# Start of Supplied text

This paper sought to research how much informational and conspiracy theory videos differ in terms of user activity such as number of comments, shares, and likes and dislikes. Furthermore, the also analyzed the sentiment and content of the user responses. They collected data for this study by finding YouTube videos with at least 40,000 views on July 11, 2016. Their search for YouTube videos resulted in a data set containing 35 videos. Their results were that 12 out of the 35 videos were focused on conspiracy theories. However, no statistical differences were found in the number of user activity and sentiment between informational and conspiracy theory videos.

Reflection:

In the present day, YouTube is one of the largest platforms where countless number of people are accessing and posting new video. It can be said that communication have been substantially influenced by platforms like YouTube since it is very easy for people around the world to post videos. With growth of YouTube comes a lot of challenges such as the Ebola outbreak in 2016. I appreciate the effort this study made in trying to differentiate information and conspiracy theory videos. The researchers of this paper provided detailed definitions on the two types of videos and clearly explained how their data collection process. Personally, I am surprised that the sentiment in both types of videos were similar–I had thought there would be a significant difference. However, this study had a small dataset and didn’t have strong arguments.

Future Work:

A sample of size of 35 seems too small when doing any sort of significance test. In the present day, YouTube is one the largest platforms for videos where numerous videos are being posted every hour and the researchers of this study found only 35 videos. My suggestion to these researchers are to increase their sample size by finding more videos. In addition, research any other features that can help when differentiating informational and conspiracy theory videos.

Read More

[Reading Reflection 2] – [01/31] – [Numan, Khan]

This Just In: Fake News Packs a Lot in Title, Uses Simpler, Repetitive Content in Text Body, More Similar to Satire than Real News

Summary:

This paper’s overall goal is to prove whether fake news differs systematically from real news in style and language use. The authors’ motivation for this goal is to disprove the assumption that fake news is written to look similar to real news. In other words, fooling the reader who doesn’t check for credibility of source and arguments mentioned in the article. The paper’s method of proving this assumption is false is by studying three data sets and their features using one-way ANOVA test and Wilcoxon rank sum test. The first data set is from Buzzfeed’s analysis of real and fake news from 2016 US Elections. The second data set has news articles on US politics from real, fake, and satire news sources. The third data set contains real and satire articles from a previous study. The paper chose to include satire articles in order to differentiate it from other papers on fake news. The paper concluded that fake news articles had less content, more repetitive language, and fewer punctuation than real news. Furthermore, fake news articles have longer titles, use few stop words, and fewer nouns compared to real news. When comparing fake news to satire news, Horne and Adali were able conclude that fake news is more similar to satire news than real news–disproving the assumption from the beginning of the paper.

# End of Supplied text
# Start of Items

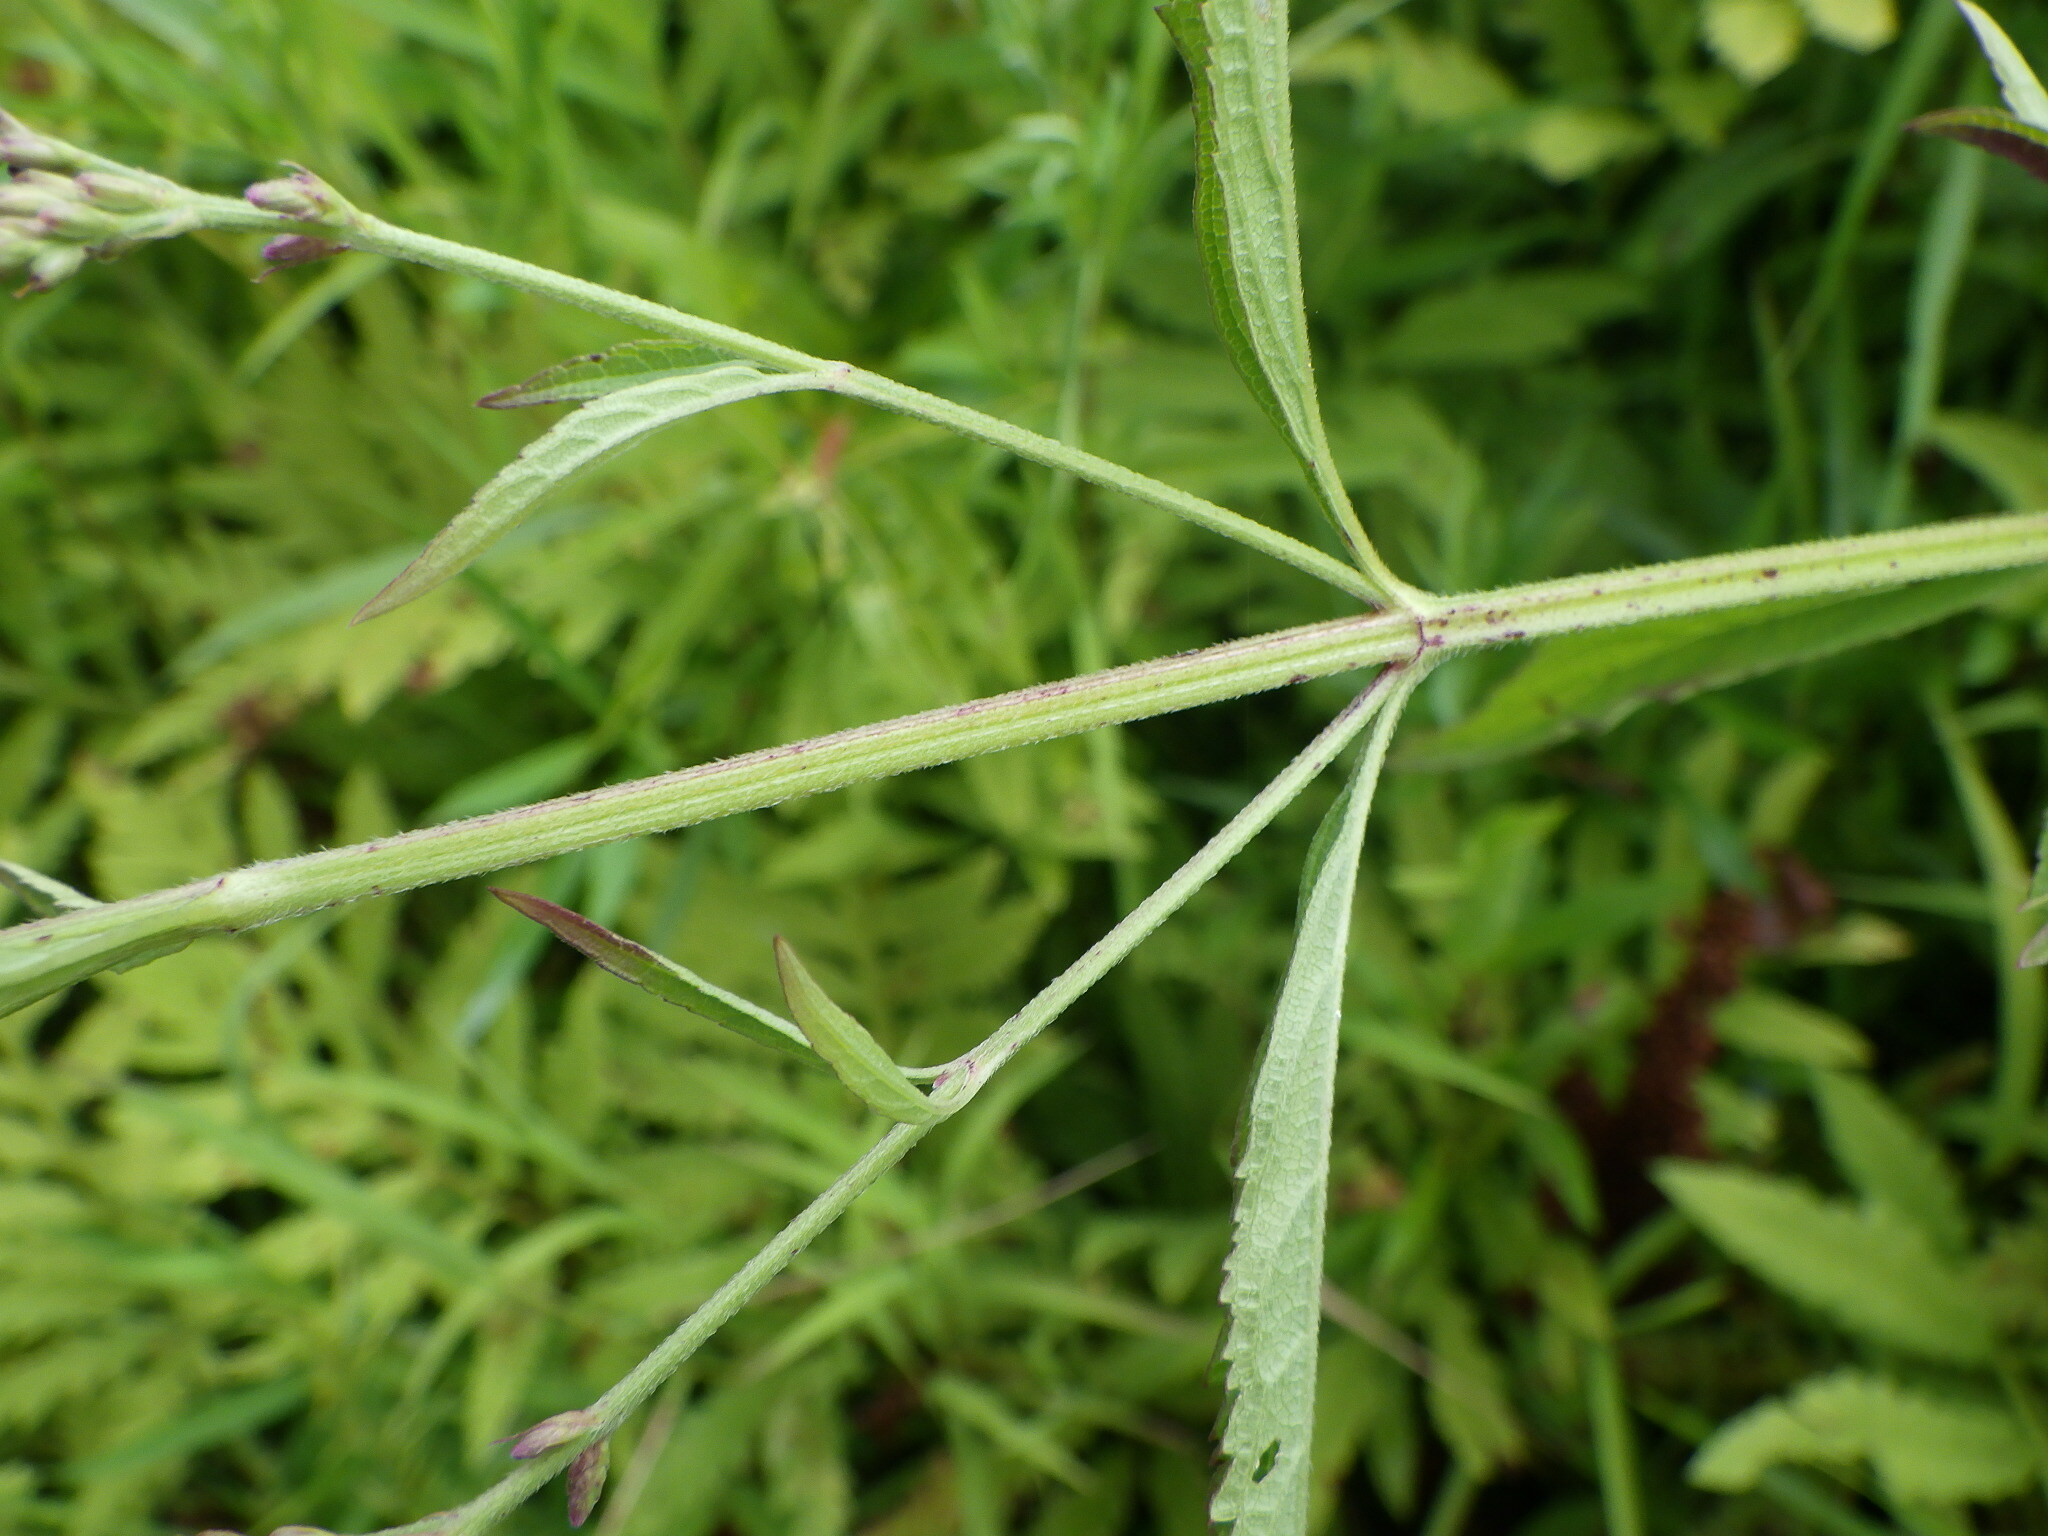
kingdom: Plantae
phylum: Tracheophyta
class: Magnoliopsida
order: Lamiales
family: Verbenaceae
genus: Verbena
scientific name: Verbena hastata
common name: American blue vervain
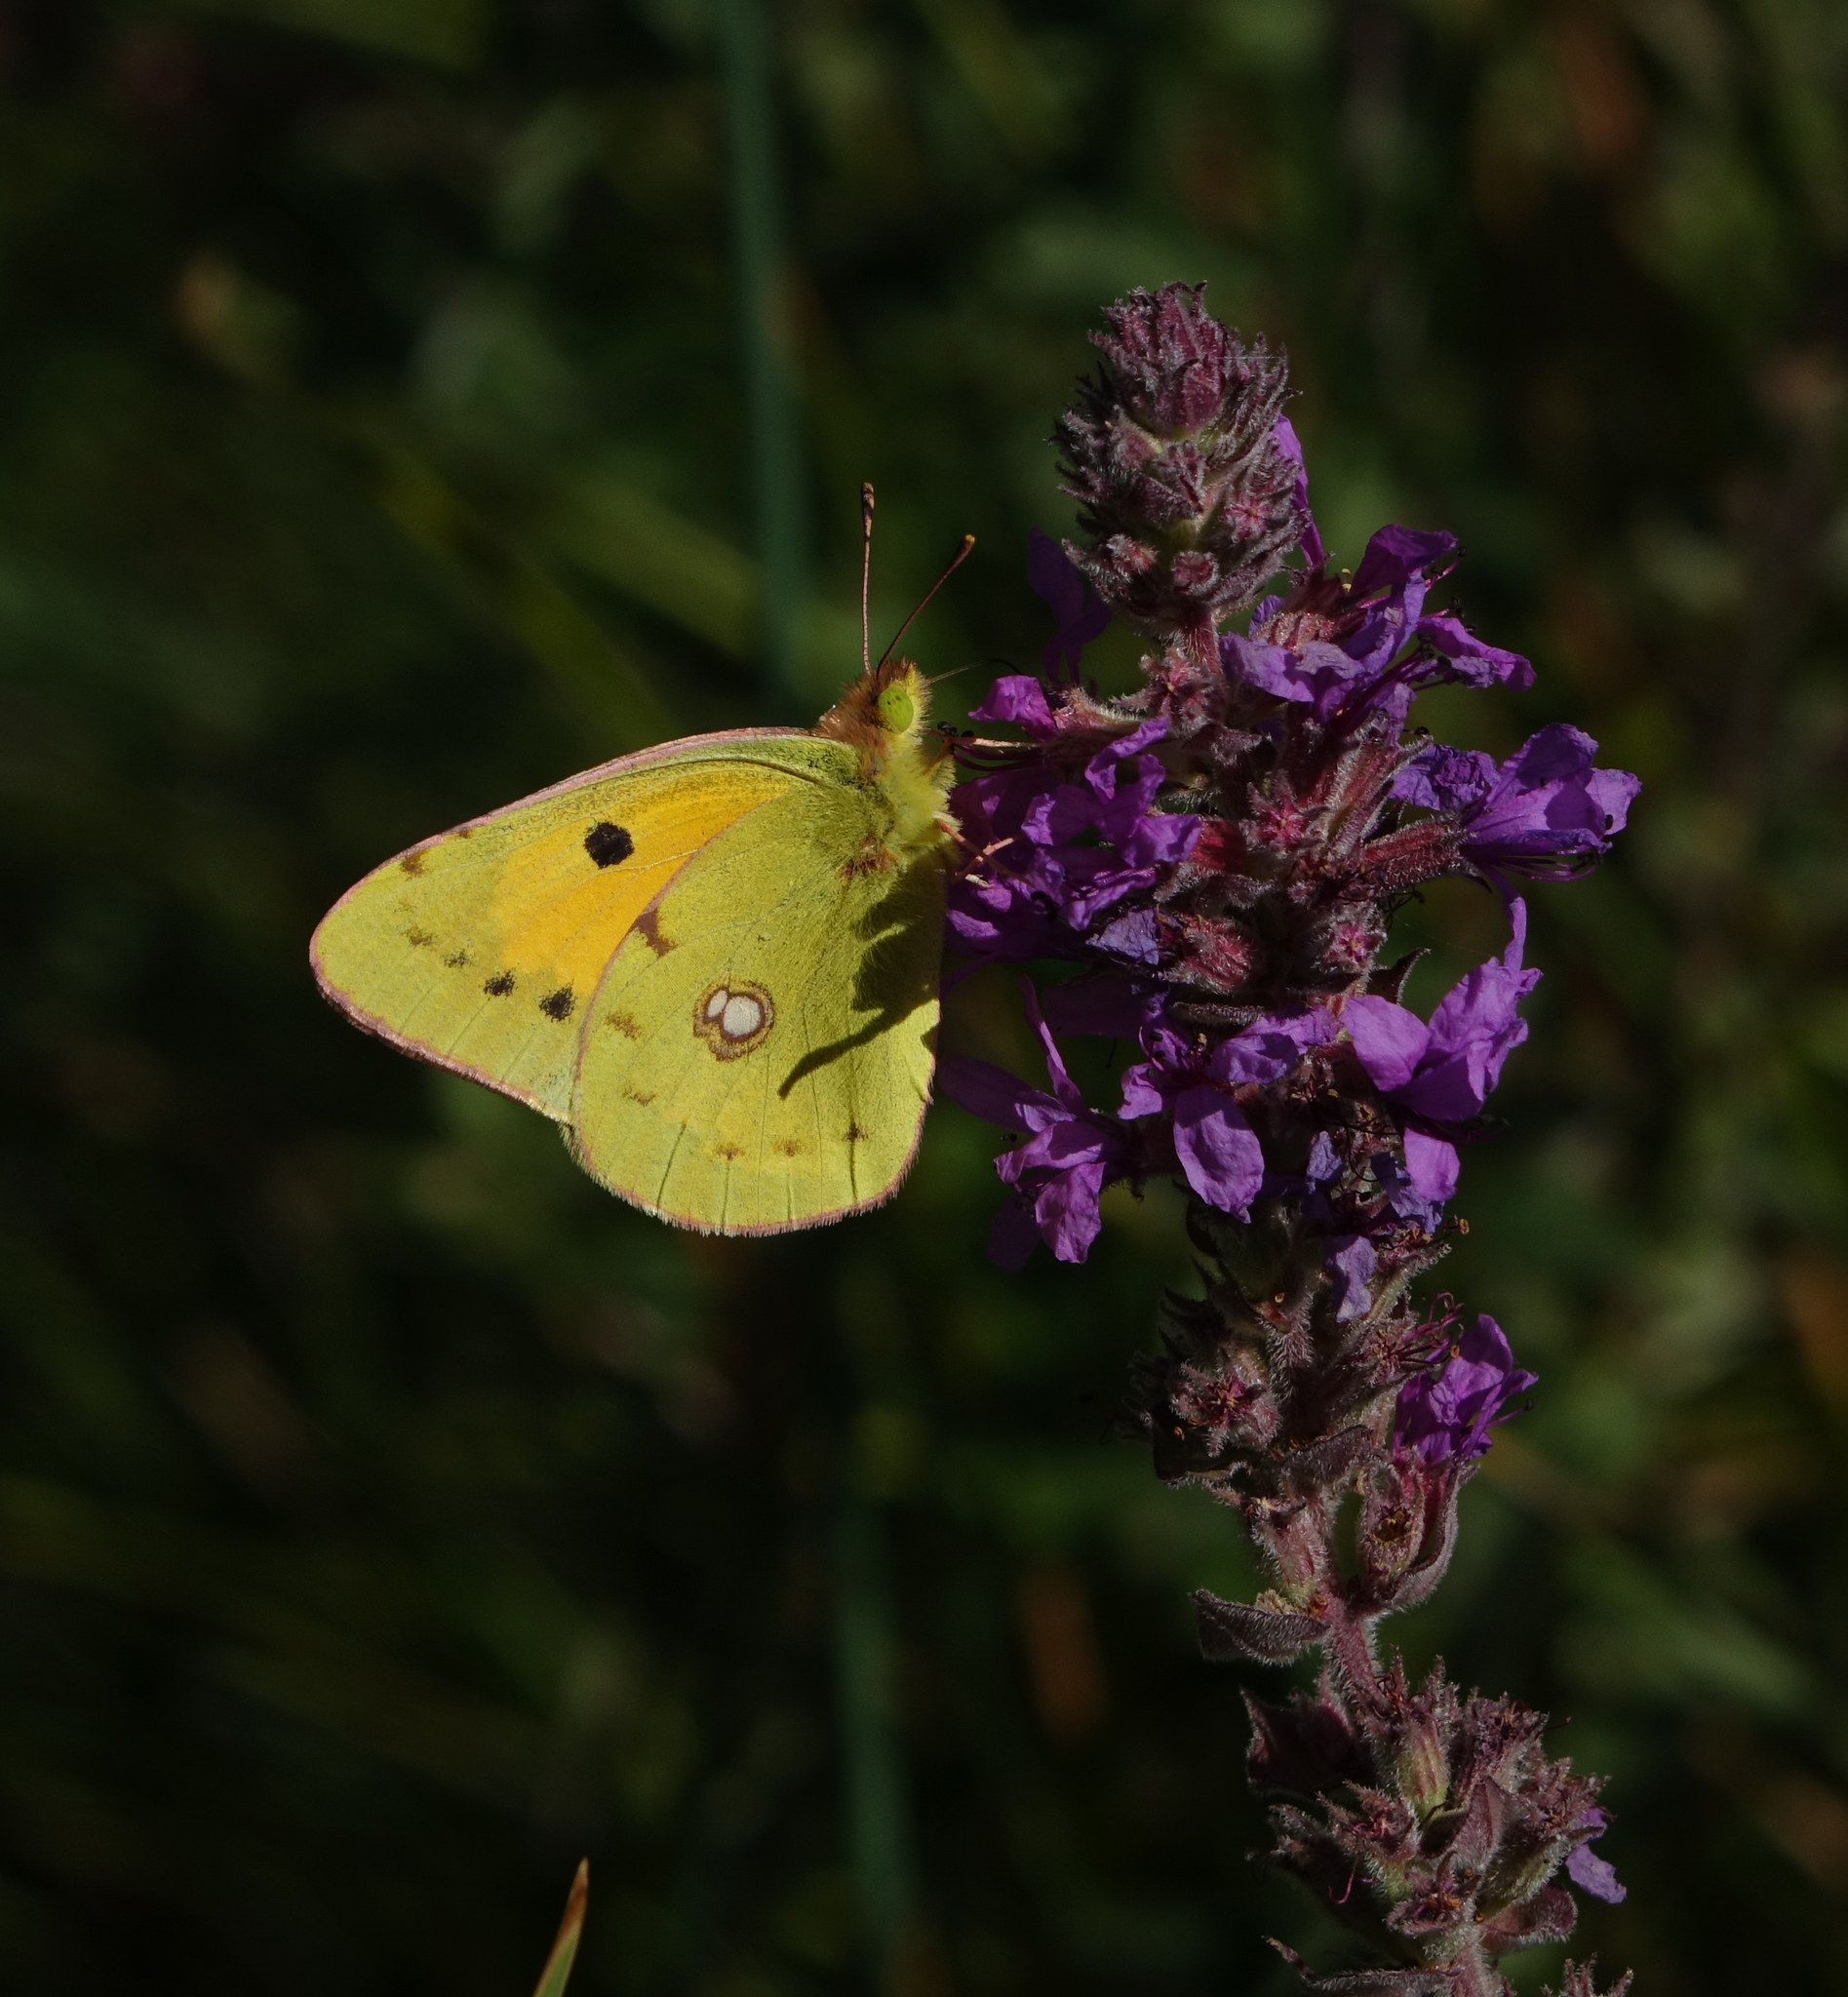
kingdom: Animalia
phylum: Arthropoda
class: Insecta
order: Lepidoptera
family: Pieridae
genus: Colias
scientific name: Colias croceus
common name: Clouded yellow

# End of Items

What this exercise asks
[a] According to the reflections, which two statistical tests did the fake news paper apply to its three data sets?
[b] Give again the stretch of the reflections from "A sample of" through "differentiating informational and conspiracy theory videos.".
[c] Summarize the reflections in two sentences.
The listing is not needed for any of this work.

Outputs
[a] A one-way ANOVA test and a Wilcoxon rank sum test.

[b]
A sample of size of 35 seems too small when doing any sort of significance test. In the present day, YouTube is one the largest platforms for videos where numerous videos are being posted every hour and the researchers of this study found only 35 videos. My suggestion to these researchers are to increase their sample size by finding more videos. In addition, research any other features that can help when differentiating informational and conspiracy theory videos.

[c] The reflections first describe a study of 35 YouTube videos, 12 of them focused on conspiracy theories, that found no statistical differences in user activity and sentiment between informational and conspiracy theory videos, and the writer suggests increasing the sample size. They then summarize a paper that studied three data sets and concluded that fake news has less content, more repetitive language, and longer titles than real news and is more similar to satire news than to real news.